If I remember right mine had Fried Chicken, rolls, some sort of veggie and pumpkin pie... and yes of course my date knew which dinner was mine, and everyone knew their dates box so that they would bid on it, lol-- it was for a bunch of teens after all.  

Glenn's band, Easy Street was playing the dance, and he was there with his date, and I was there with a guy I'd been dating since the Halloween dance. It seems like there was a hayride before the auction and dance, it was a lot of fun, but the story really starts at the auction. The dinners were each auctioned, and the girls dates were of course the primary bidders with a little bidding by parents & chaperons that were present, to at least make it some sort of auction. For me it got a little interesting when my box came up for auction, my date bid, and then Glenn bid, and this went on for a bit... increments weren't huge. It was a bit awkward, though, since we hadn't really talked since the Halloween dance when I kind of got together with Eric, my date, so I was a bit surprised. So was Glenn's date, lol... oops.  

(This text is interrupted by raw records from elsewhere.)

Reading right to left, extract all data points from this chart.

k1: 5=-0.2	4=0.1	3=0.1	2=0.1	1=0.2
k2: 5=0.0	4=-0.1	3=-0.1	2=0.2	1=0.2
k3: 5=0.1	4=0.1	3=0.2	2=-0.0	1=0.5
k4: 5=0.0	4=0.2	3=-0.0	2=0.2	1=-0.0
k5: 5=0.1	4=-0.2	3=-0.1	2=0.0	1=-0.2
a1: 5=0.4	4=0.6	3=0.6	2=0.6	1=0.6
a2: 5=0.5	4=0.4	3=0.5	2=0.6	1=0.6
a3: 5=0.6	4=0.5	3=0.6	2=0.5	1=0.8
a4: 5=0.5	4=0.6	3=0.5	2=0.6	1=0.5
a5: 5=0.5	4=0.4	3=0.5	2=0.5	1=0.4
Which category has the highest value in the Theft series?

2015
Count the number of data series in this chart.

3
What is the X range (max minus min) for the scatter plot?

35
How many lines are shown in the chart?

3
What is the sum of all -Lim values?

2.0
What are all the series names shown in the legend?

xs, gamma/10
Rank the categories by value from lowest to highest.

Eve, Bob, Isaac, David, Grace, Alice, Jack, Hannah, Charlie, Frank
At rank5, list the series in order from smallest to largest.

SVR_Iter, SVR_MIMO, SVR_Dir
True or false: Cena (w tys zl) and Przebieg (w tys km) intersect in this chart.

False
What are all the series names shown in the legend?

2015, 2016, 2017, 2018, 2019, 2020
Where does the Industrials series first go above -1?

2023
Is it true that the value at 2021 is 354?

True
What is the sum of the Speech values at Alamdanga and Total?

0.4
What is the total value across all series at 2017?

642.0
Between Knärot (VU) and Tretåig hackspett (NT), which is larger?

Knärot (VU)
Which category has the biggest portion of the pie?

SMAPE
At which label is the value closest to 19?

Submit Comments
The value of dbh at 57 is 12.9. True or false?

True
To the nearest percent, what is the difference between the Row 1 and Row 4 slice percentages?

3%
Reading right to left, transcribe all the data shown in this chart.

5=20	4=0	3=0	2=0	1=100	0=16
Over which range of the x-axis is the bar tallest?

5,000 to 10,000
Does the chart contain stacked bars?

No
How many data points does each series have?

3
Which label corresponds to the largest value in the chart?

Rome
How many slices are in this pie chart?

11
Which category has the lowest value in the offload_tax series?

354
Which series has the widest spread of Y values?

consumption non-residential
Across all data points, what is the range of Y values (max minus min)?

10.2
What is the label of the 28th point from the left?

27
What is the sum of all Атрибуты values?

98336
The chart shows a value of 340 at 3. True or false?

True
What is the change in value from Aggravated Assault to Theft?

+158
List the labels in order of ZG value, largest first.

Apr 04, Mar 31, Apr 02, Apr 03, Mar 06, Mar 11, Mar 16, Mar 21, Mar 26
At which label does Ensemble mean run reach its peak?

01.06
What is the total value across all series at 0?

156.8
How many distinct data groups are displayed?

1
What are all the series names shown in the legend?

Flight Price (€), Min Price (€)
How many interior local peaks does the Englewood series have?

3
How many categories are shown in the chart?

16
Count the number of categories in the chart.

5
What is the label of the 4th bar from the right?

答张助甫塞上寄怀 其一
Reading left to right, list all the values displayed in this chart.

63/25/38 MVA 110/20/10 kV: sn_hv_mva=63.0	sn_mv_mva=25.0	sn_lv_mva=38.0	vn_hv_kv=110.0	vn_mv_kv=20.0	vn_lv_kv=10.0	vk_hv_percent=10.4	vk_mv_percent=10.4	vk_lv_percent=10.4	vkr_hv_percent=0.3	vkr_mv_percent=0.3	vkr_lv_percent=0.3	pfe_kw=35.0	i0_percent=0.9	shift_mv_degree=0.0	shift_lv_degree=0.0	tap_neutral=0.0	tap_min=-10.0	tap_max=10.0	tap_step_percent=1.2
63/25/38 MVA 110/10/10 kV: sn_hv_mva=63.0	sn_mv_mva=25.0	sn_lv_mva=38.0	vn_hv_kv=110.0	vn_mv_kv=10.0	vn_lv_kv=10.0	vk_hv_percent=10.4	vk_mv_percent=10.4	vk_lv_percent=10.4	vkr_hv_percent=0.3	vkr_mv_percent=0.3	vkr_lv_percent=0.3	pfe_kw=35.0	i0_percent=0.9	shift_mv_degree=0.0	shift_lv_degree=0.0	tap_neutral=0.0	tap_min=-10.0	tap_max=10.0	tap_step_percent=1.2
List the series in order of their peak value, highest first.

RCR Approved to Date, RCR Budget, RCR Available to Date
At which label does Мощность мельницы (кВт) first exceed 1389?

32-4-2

During the dance, I had snagged Glenn's favorite hat from him, yeh, I was bratty that way. Well after the dance a large group of us did what we always did after dances, we all went to pizza. I know, we hadn't eaten that long before, and as I said, we were teens and pizza was a post-dance ritual. I think Glenn must have still been at the barn tearing down equipment while we were at the pizza parlor. Since he didn't show up by the time I was leaving I returned his hat to his mom.

The next day the guys from the different DeMolay chapters in the area had all met in Medford for some football and after their game Glenn showed up at my house unexpectedly, looking for his hat- for some reason apparently his mom hadn't given it to him or told him that she had it. -- Thanks mom!

My silly teen flirtations and hat snatching were enough to encourage him that I was still a possibility for connecting with, so he started calling again, and he came over a few times over the next couple months, until he asked me to go steady on Valentines Day. From there the rest is history, and many happy memories to look back on.

I do enjoy looking back and seeing how the Lord orchestrated events to bring the two of us together. 
May your Holiday's be blessed with many events that will become happy and fun memories!